→ Collected data entries:
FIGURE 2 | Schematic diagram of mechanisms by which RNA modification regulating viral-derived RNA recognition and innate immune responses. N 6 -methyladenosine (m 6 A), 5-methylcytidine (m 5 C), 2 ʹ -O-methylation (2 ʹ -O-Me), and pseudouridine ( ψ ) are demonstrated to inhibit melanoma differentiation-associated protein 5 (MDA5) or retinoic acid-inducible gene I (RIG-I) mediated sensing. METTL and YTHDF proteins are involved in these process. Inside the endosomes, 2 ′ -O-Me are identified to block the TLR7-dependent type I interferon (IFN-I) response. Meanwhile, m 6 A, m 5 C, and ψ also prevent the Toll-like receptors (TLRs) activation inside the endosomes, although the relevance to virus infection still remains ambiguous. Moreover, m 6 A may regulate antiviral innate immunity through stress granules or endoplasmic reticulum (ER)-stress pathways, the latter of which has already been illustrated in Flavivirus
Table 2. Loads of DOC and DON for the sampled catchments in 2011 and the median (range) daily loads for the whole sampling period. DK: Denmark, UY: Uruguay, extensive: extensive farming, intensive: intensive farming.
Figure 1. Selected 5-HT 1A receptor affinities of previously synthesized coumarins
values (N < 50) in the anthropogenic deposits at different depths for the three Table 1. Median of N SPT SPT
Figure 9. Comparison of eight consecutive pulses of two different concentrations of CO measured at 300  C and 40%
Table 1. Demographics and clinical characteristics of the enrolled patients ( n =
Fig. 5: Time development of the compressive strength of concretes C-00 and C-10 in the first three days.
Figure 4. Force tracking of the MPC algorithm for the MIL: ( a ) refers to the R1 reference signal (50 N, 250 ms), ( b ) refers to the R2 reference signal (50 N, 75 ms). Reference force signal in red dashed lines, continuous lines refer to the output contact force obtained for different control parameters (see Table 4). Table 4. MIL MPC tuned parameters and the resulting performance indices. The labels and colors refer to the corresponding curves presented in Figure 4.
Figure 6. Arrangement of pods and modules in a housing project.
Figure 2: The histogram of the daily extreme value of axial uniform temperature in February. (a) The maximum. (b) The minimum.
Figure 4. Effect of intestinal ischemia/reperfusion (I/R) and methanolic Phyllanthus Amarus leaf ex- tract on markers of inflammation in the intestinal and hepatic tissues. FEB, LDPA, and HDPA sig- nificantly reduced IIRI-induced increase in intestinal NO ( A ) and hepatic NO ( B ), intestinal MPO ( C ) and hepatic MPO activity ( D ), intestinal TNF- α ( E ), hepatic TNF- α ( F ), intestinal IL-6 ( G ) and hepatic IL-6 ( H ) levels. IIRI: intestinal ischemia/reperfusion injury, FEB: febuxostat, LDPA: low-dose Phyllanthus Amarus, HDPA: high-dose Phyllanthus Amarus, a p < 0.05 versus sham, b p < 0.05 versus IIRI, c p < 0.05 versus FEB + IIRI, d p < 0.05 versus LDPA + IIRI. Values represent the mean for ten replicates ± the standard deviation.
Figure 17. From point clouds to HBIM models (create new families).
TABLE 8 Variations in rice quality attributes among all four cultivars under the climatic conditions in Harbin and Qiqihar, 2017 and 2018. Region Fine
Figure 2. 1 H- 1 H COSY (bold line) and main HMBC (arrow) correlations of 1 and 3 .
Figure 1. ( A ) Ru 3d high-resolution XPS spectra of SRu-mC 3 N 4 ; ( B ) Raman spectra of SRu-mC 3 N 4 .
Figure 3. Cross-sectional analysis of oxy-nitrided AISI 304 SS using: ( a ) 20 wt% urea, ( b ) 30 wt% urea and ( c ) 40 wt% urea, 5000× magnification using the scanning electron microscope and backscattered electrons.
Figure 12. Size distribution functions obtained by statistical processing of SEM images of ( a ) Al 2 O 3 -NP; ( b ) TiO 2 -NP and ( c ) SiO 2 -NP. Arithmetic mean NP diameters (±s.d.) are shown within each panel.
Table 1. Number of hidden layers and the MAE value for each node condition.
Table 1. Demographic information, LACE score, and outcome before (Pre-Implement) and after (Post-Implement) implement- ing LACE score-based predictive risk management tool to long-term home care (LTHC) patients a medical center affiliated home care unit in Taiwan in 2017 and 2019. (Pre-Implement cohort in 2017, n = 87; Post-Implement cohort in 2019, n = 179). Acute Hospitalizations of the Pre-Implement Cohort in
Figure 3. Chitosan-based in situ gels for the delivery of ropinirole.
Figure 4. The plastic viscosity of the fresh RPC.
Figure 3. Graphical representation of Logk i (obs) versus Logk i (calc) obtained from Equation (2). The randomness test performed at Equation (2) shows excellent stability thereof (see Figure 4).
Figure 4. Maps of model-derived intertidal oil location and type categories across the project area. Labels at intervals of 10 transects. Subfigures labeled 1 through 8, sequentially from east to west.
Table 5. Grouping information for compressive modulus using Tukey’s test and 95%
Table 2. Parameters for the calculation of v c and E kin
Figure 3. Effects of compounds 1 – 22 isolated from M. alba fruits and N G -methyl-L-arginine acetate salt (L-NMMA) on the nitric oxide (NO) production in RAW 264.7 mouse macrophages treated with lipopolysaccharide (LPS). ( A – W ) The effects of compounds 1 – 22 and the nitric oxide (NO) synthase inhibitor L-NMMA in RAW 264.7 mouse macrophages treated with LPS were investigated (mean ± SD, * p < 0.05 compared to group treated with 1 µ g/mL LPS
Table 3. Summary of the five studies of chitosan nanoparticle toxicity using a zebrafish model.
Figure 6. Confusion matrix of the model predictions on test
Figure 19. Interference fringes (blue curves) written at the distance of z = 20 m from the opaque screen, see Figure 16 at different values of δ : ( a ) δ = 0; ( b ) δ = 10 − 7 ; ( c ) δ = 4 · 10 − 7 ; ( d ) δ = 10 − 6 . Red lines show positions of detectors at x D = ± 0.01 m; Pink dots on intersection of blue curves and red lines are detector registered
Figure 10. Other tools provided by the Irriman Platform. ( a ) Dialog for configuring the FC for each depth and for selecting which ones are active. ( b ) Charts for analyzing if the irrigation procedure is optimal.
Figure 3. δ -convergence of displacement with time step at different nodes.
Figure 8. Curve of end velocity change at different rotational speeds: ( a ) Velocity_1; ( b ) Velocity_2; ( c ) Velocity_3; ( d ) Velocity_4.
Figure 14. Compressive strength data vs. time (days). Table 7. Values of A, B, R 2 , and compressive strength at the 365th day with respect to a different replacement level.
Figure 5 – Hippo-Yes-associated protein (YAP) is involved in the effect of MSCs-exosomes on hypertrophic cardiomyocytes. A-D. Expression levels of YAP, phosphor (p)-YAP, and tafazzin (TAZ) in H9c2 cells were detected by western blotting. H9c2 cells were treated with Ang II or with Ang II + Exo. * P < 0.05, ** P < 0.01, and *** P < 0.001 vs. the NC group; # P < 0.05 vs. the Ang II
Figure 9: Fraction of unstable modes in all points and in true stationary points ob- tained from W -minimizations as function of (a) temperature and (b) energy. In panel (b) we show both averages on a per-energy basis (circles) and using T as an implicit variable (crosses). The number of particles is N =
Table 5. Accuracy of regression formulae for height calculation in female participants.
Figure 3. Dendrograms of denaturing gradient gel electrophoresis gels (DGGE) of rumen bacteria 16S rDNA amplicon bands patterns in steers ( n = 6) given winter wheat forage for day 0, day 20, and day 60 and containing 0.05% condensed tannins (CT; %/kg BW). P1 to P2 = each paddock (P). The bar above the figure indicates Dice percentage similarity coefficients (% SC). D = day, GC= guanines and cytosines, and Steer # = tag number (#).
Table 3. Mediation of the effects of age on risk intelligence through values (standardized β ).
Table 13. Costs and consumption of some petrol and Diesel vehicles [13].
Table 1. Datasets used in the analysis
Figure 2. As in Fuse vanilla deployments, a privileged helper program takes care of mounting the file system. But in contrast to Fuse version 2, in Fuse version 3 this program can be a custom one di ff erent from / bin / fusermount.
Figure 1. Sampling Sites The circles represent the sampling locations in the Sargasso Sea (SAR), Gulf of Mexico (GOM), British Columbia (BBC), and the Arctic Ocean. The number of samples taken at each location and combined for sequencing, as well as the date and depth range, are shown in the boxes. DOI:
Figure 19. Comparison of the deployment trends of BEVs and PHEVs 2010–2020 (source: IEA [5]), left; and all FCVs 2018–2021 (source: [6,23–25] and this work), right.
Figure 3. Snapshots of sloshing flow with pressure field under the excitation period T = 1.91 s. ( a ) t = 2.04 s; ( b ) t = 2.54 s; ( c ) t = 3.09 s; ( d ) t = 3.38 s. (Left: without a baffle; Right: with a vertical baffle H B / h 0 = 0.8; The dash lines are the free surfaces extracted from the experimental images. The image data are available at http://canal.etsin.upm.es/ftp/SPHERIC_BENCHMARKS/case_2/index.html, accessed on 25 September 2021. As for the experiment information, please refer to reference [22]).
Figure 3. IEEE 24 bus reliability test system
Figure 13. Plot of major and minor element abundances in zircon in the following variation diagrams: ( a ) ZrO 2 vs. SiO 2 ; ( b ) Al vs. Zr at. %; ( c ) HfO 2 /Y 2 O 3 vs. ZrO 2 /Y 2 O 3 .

→ ASSIGNMENT: Copy the lines of the data above exactly as written, beginning with the line containing "Figure 14. Compressive" and ending with the line containing "Table 5. Accuracy", and leave out all other lines.

→ RESPONSE TO THIS EXERCISE:
Figure 14. Compressive strength data vs. time (days). Table 7. Values of A, B, R 2 , and compressive strength at the 365th day with respect to a different replacement level.
Figure 5 – Hippo-Yes-associated protein (YAP) is involved in the effect of MSCs-exosomes on hypertrophic cardiomyocytes. A-D. Expression levels of YAP, phosphor (p)-YAP, and tafazzin (TAZ) in H9c2 cells were detected by western blotting. H9c2 cells were treated with Ang II or with Ang II + Exo. * P < 0.05, ** P < 0.01, and *** P < 0.001 vs. the NC group; # P < 0.05 vs. the Ang II
Figure 9: Fraction of unstable modes in all points and in true stationary points ob- tained from W -minimizations as function of (a) temperature and (b) energy. In panel (b) we show both averages on a per-energy basis (circles) and using T as an implicit variable (crosses). The number of particles is N =
Table 5. Accuracy of regression formulae for height calculation in female participants.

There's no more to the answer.